Riproduciamo, in questo spazio più “interno” all’area della rete c3dem, l’articolo pubblicato il 29 su “l’Unità”. L’autore, oltre che senatore del Pd, è redattore della rivista “Appunti di cultura e politica”, pubblicata a cura dell’Associazione “Città dell’uomo”
Sembra proprio che Monti abbia varcato il Rubicone. Al netto di un certo sussiego con il quale egli teatralizza un metodo virtuoso – quello per il quale la sua sarebbe un’«agenda per un impegno comune», messa a disposizione erga omnes, che precede e trascende gli schieramenti -Monti si propone di guidare un’aggregazione di centro. Un’area allo stato povera di consensi ma affollata di sigle e di personalità che, non ce ne voglia il professore, sottoscriverebbero qualsiasi agenda pur di vivere o sopravvivere politicamente. A queste si va aggiungendo un manipolo di emigrati da Pdl e Pd in cerca di rifugio – si è parlato di una zattera per naufraghi – e qualche caso più eclatante di smodato e un po’ disinvolto protagonismo. Alludo per esempio a Ichino.
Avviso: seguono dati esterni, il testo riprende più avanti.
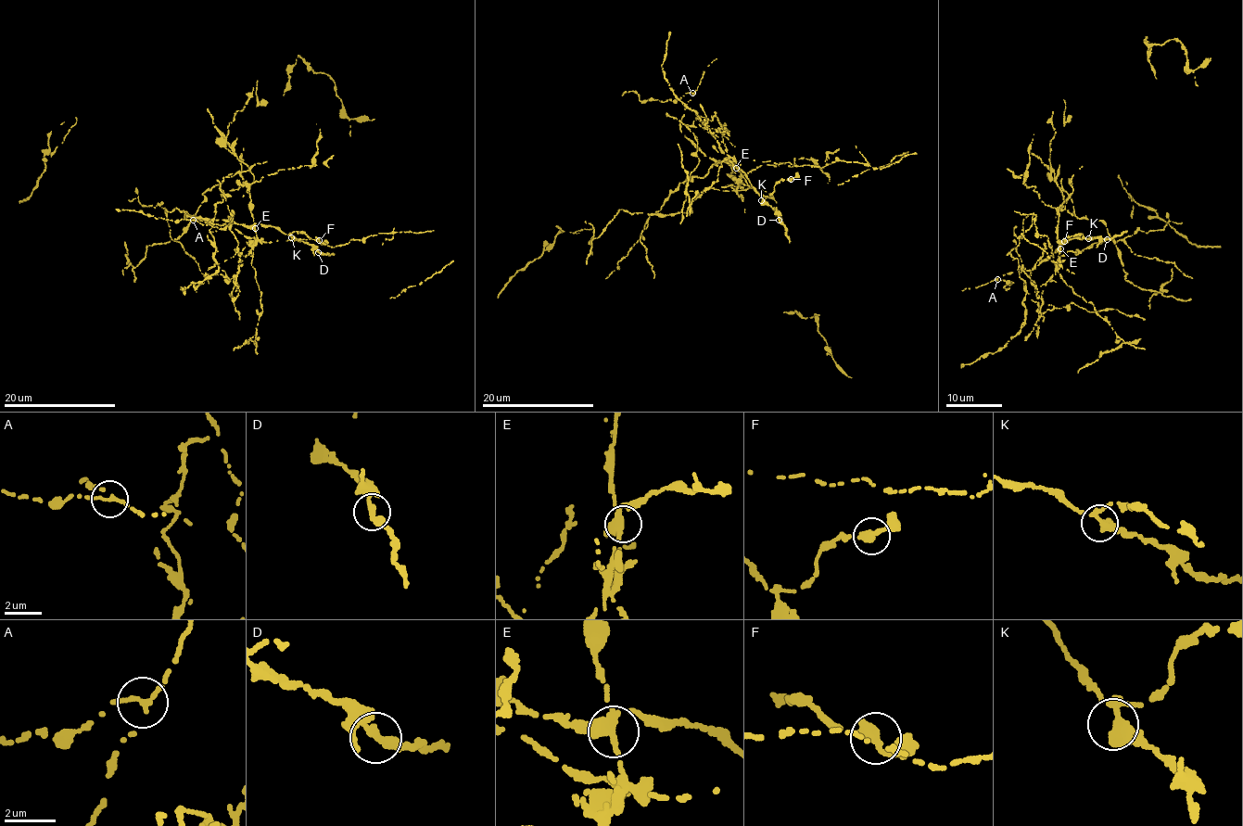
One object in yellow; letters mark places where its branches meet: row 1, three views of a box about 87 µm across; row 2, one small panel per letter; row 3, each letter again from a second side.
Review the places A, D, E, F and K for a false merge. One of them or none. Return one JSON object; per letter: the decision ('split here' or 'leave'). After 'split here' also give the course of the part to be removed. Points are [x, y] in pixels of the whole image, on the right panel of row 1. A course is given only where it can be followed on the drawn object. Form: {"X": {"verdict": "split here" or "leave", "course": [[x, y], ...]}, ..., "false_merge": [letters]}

Una campagna acquisti che, in verità, non ha sortito grandi risultati ma che comunque non giova al fair play dentro una competizione che vorremmo civile. Non mi sfuggono quattro circostanze che sconsigliano di alzare i toni della polemica con Monti: la consapevolezza che l’avversario sistemico comune sono i populismi di vario rito, a cominciare da Pdl e Lega; che i punti di contatto tra l’agenda Monti e l’agenda Bersani sono parecchi (Europa, reddito di cittadinanza, fisco, legalità, conflitto di interessi, giustizia, costi della politica); che prevedibilmente, dopo il voto, si porrà il problema di forme di collaborazione, per altro contemplate da quella che è da gran tempo la linea di Bersani di un asse tra progressisti e moderati mirato a un’opera ricostruttiva che impegni la prossima legislatura; infine, che è buona cosa per la democrazia italiana che si pongano le basi per lo sviluppo di un centrodestra liberale, democratico ed europeo, dopo i lunghi anni del forzaleghismo.